À FAIRE = Recopiez, s'il vous plaît, le passage de l'article sur le RDR qui va de « Apres l'une de » jusqu'à « doctrine politique et ses alliances. », en renommant « Ban Ki Moon » en « Ban Ki-moon ».

EXTRAIT DU TEXTE =
___

RASSEMBLEMENT REPUBLICAIN POUR LA DEMOCRATIE AU RWANDA
(RDR) :
SES ORIGINES, SA
POLITIQUE ET SES ALLIANCES.
Par Servilien M. Sebasoni.
Apres l'une de ses métamorphoses, le RDR est devenu INKINGI – FDU
(ou Forces démocratiques unifiées). En se mélangeant à des
organisations « cousines », le RDR joue à cache-cache pour acquérir
une certaine crédibilité. La porte-parole de Ban Ki Moon, SG de
l'ONU, aurait dû s'informer avant de laisser le trouble gagner l'ONU
à cause d'allégations proférées par des gens sans foi ni loi contre
la nomination du Général Karake Karenzi
au vice- commandement de la
Force Hybride UN-UA pour le Darfour. Il convient de
rappeler du RDR
les origines, ce qui lui tient lieu de doctrine politique et ses alliances.
ORIGINES.
Peu après le génocide des Tutsis, en 1994, s'installait à Bukavu
(RDC alors Zaire), à la faveur de Turquoise, un «
gouvernement
intérimaire rwandais » en exil ; quant au commandement des FAR,
fidèle à sa tactique de bouclier humain, il conduisit aux environs de
Goma (Nord Kivu) une masse de Rwandais-otages
dans des camps aménagés
à la hâte par l'ONU ( HCR). Dans ces camps inhospitaliers, proches de
la frontière rwandaise, pour des raisons plus politiques que
rationnelles, le choléra allait faire des ravages.
Le Secrétariat de l'Internationale démocrate chrétienne (IDC) à
Bruxelles était prostré. Un régime « chrétien démocrate »

___

LIGNES DE DONNÉES =
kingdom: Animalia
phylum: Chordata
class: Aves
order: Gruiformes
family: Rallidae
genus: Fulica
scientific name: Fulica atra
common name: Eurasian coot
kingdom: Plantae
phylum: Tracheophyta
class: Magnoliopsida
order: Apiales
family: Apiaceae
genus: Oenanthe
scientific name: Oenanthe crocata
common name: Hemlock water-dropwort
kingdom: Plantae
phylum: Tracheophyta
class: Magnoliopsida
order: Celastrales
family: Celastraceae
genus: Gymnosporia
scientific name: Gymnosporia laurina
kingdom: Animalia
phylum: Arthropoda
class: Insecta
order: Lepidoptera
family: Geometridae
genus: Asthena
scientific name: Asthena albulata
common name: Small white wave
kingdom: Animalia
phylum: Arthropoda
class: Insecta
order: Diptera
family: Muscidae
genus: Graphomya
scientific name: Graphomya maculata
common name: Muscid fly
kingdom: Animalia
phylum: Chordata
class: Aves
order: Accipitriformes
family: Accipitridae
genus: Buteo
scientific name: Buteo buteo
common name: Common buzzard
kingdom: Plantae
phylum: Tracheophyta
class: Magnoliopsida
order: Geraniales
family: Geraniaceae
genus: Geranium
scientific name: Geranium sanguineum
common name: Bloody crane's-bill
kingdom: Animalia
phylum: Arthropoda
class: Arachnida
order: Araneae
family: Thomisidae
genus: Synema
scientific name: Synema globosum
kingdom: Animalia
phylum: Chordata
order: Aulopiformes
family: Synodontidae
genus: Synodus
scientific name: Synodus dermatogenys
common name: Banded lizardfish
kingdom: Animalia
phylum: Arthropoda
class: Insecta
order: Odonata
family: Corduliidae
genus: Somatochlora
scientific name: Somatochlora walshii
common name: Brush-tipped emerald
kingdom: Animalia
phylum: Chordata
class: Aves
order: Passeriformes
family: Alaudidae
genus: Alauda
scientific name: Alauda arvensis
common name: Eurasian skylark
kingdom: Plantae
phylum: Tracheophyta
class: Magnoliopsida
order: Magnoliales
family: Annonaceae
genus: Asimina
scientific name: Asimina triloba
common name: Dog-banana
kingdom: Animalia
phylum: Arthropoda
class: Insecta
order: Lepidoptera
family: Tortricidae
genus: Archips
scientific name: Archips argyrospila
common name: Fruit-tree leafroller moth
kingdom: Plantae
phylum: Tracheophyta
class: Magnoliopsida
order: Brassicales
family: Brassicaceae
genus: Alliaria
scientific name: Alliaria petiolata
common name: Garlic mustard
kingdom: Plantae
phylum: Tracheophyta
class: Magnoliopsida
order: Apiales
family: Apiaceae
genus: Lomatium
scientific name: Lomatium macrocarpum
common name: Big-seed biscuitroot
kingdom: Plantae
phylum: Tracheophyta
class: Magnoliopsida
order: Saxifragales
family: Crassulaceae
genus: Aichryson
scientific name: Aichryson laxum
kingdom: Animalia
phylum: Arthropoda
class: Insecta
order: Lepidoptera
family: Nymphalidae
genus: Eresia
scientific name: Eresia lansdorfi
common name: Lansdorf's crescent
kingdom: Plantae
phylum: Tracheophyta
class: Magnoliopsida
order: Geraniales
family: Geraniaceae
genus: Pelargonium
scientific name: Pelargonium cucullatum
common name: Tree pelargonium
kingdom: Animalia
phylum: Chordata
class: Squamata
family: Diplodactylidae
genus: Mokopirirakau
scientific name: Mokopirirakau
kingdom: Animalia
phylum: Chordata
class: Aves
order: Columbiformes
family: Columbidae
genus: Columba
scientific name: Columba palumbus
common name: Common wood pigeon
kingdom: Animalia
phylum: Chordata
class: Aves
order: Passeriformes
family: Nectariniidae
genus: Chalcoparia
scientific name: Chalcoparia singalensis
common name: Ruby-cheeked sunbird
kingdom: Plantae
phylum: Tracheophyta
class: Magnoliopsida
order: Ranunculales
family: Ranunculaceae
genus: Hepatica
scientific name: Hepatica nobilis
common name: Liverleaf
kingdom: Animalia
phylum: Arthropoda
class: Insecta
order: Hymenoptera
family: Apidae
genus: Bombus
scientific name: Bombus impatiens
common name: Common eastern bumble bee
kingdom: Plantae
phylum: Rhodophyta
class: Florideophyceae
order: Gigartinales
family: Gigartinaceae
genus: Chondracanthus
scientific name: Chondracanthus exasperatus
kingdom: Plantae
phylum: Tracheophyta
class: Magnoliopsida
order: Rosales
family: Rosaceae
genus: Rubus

___

RÉPONSE =
Apres l'une de ses métamorphoses, le RDR est devenu INKINGI – FDU
(ou Forces démocratiques unifiées). En se mélangeant à des
organisations « cousines », le RDR joue à cache-cache pour acquérir
une certaine crédibilité. La porte-parole de Ban Ki-moon, SG de
l'ONU, aurait dû s'informer avant de laisser le trouble gagner l'ONU
à cause d'allégations proférées par des gens sans foi ni loi contre
la nomination du Général Karake Karenzi
au vice- commandement de la
Force Hybride UN-UA pour le Darfour. Il convient de
rappeler du RDR
les origines, ce qui lui tient lieu de doctrine politique et ses alliances.